XIV
Minha
casa estava em chamas.
Eu
estava ao lado de Camila, mas estava sozinho. Quase podia escutar os gritos de
minha mãe. Quase podia escutar a hora de sua morte, o crepitar de sua pele em
chamas, as lamúrias dolorosas de sua incineração. Fechava os olhos e a via
urrar, o fogo bruxuleante sobre seu corpo, dizimando sua existência, ruindo
seus ossos e sua beleza, destruindo sua loucura com uma loucura ainda maior,
perversa e incessante, gritante e emudecida.
E
não era somente minha casa a queimar.
Era
meu mundo.
Minha
história, meu passado, minha família. Meus sorrisos.
O
que eram sorrisos?
Camila
me abraçou. A sensação era estranha. Há pouco a vira nua, agonizando pela dor
de sua perda, deleitando-se no prazer de seu ato. Agora, vestida, ela me
abraçava e eu estranhava, sem entender. Não havia vergonha, timidez ou
similares. Havia medo. Não medo dela, não medo de seu abraço. Medo de seu medo.

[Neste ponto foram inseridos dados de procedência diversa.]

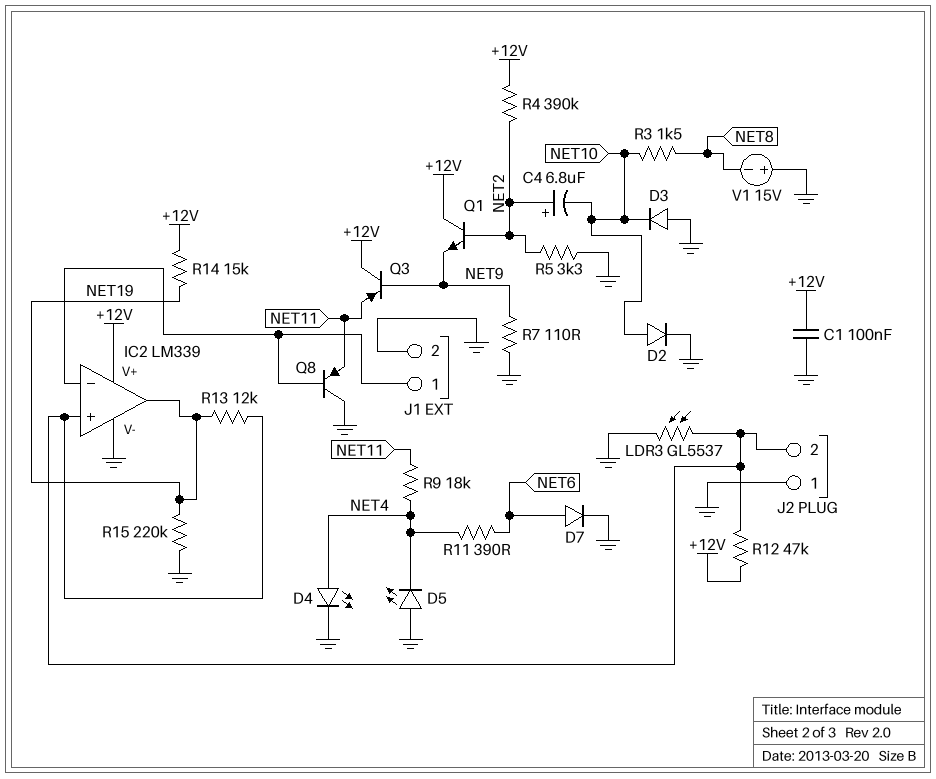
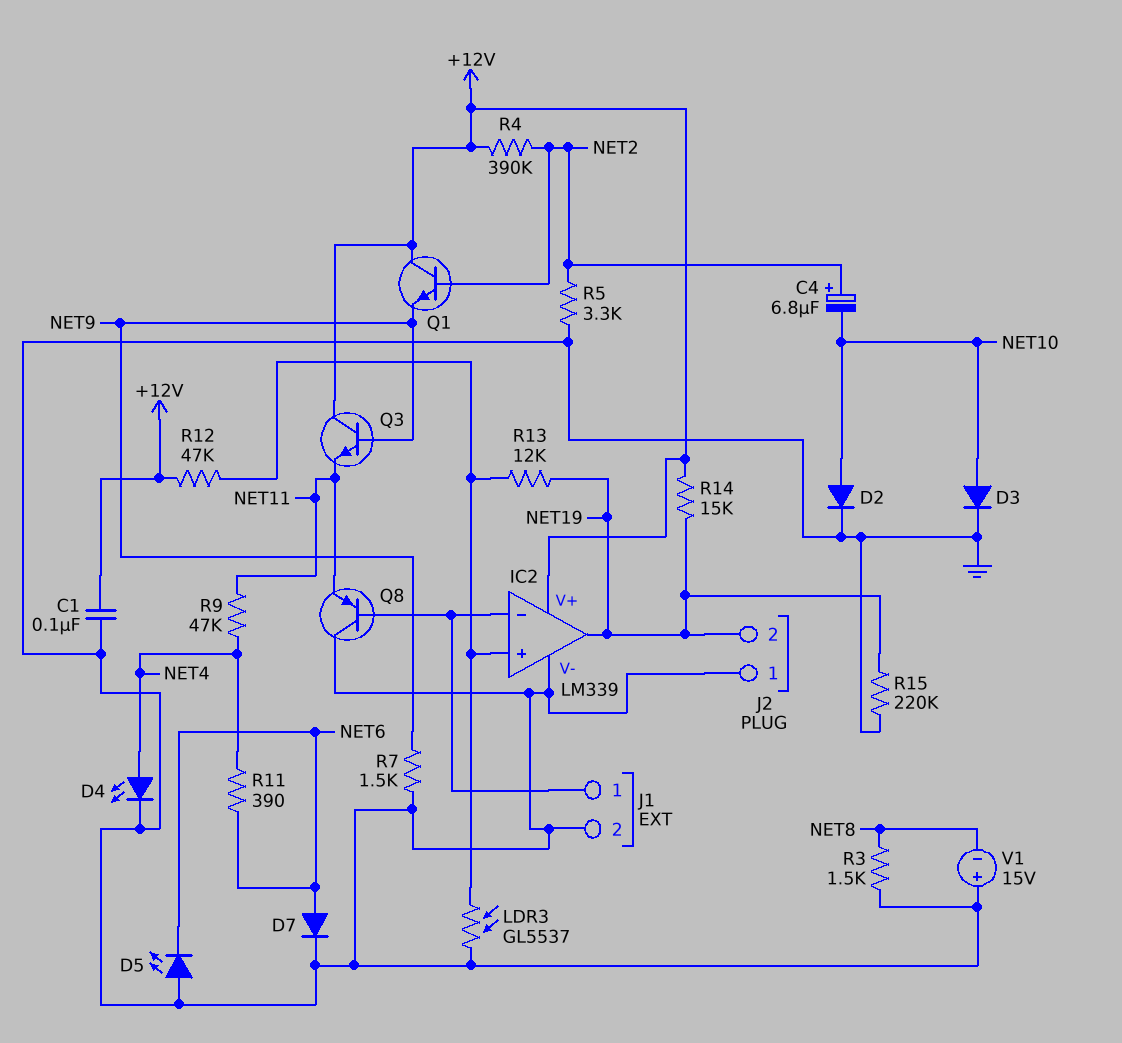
D3: diode (A GND, K NET10) -> diode (A NET10, K GND)
D5: LED (A GND, K NET4) -> LED (A GND, K NET6)
J2 pin 2: IC2/in+ -> NET19
Q3: PNP (B NET9, C +12V, E NET11) -> NPN (B NET9, C +12V, E NET11)
R3: 1.5k (NET8, NET10) -> 1.5k (GND, NET8)
R7: 110 (GND, NET9) -> 1.5k (GND, NET9)
R9: 18k (NET4, NET11) -> 47k (NET4, NET11)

Medo de sua dor. Medo de sua perda.
Medo
de perdê-la.
Eu
disse a ela que era o culpado. Sem opções, contei a ela a verdade. Disse que
era um mago, que não era um homem comum. Mostrei a ela a magia, o vento, os
brinquedos, as luzes inexplicáveis. Mostrei a ela o que feiticeiro algum
deveria mostrar aos incapazes. Contei a ela que minha família fora morta pelo
preconceito, assassinada pela revolta da união de uma bruxa com um não-mago, a
mesma união que agora fazíamos. Contei a ela sobre Caraway, o feiticeiro que
destruiu minha vida, sobre a marca que ficara em meu corpo, sobre a caçada que
me perseguia.
Ela
recuou, gritou que eu era uma aberração, chamou-me de estranho, e isso tudo era
esperado. Urrou por medo, apontou-me como monstro, como o ser grotesco que era.

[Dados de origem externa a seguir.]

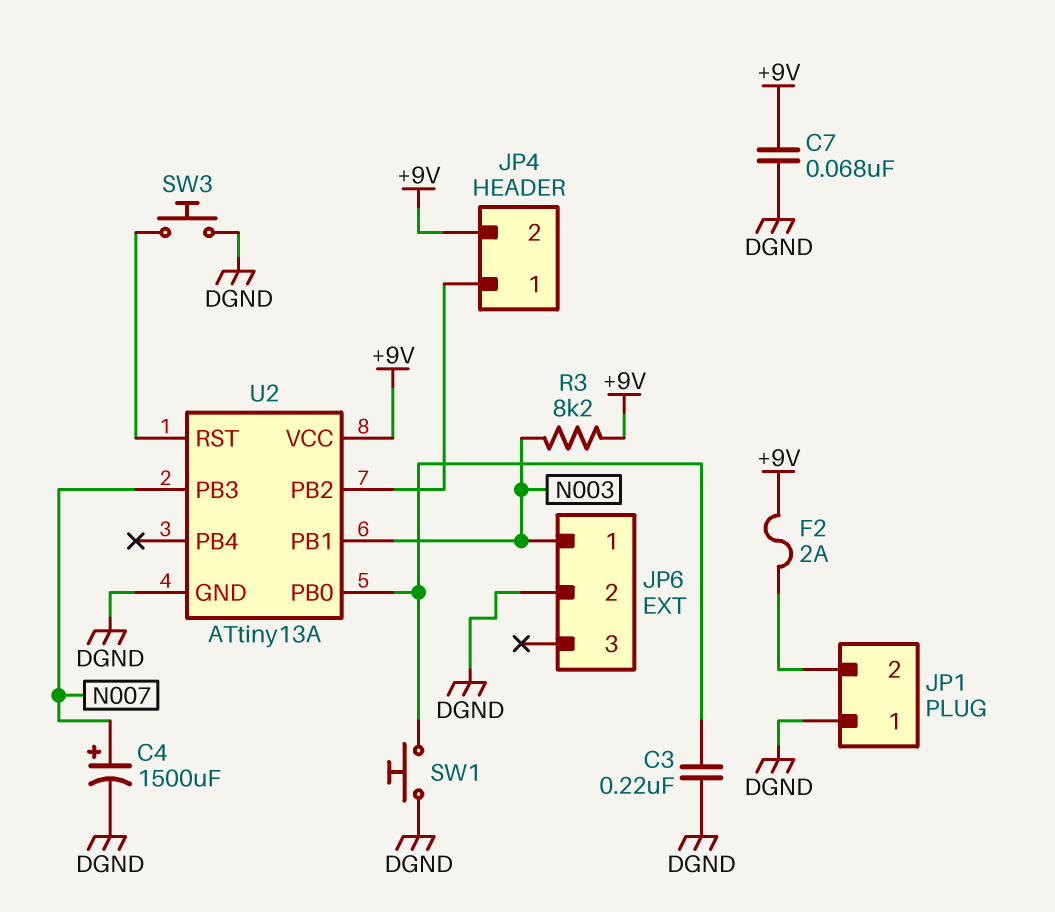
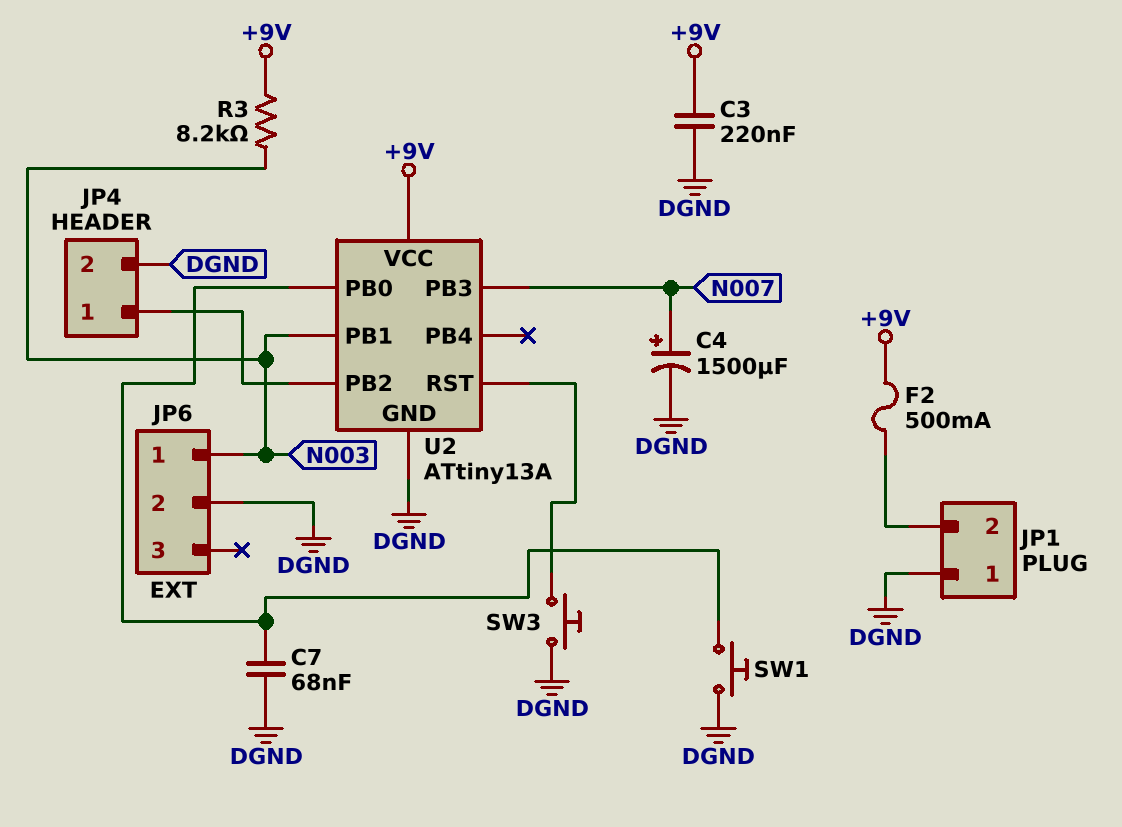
C3: 220nF (DGND, U2/PB0) -> 220nF (+9V, DGND)
C7: 68nF (+9V, DGND) -> 68nF (DGND, U2/PB0)
F2: 2A (+9V, JP1/2) -> 500mA (+9V, JP1/2)
JP4 pin 2: +9V -> DGND

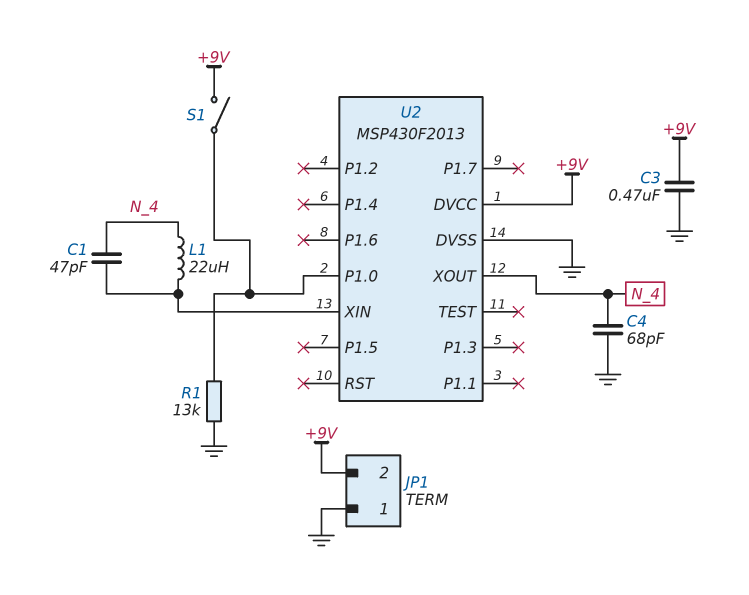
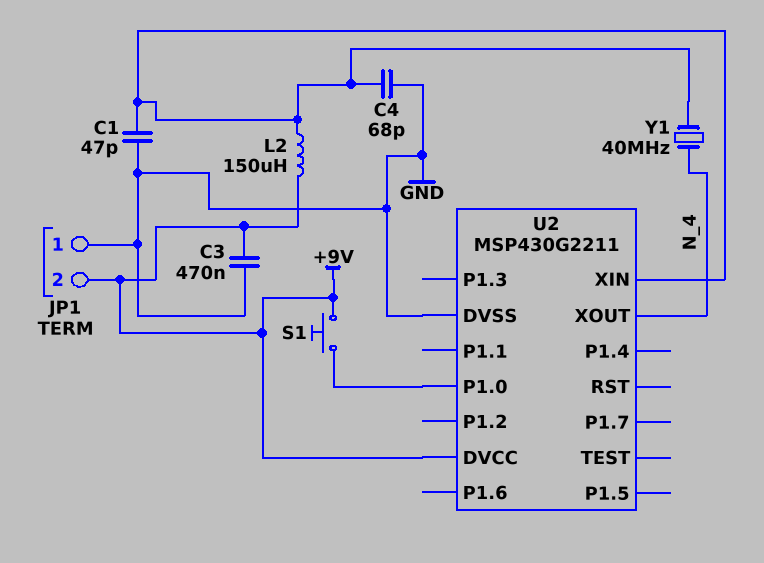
C1: 47pF (N_4, U2/XIN) -> 47pF (GND, U2/XIN)
C4: 68pF (GND, N_4) -> 68pF (GND, U2/XIN)
L1: 22uH (N_4, U2/XIN) -> none
L2: none -> 150uH (+9V, U2/XIN)
R1: 13k (GND, U2/P1.0) -> none
S1: switch (+9V, U2/P1.0) -> button (+9V, U2/P1.0)
U2: MSP430F2013 -> MSP430G2211
Y1: none -> 40MHz (N_4, U2/XIN)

Então me abraçou, manhosa e confusa, me abraçou com gana e desejo, e cochichou
em meus ouvidos, soprou suas besteiras pervertidas, disse que nada daquilo
importava. Ela não tinha ninguém além de mim, e eu, nada além dela. Não me
abandonaria, por mais que eu fosse o mais bizarro dos seres. Não me deixaria
para trás, pois era seu tudo, e ela era tudo para mim.
O
beijo, daquela vez, foi diferente.
Foi
real, verdadeiro e quente, fervoroso e descontrolado. Ouso dizer que fora
apaixonado, mas não posso confirmar pela falta de compreensão desta palavra.
Paixão era forte demais, talvez. Amor era inexistente. Era algo diferente, no
entanto. Algo que eu não soube explicar com perfeição, algo que eu não pude
deduzir enquanto estava ali, perdido no escuro de olhos fechados, sentindo seu
perfume natural, o cheiro de seu suor, de seu temor, de sua vida emporcalhada,
como a minha, como a nossa.
A
sensação da excitação ainda estava lá, mas havia algo mais.
Estávamos vazios, mas nosso
vazio era completo e, quando unidos, transbordamos.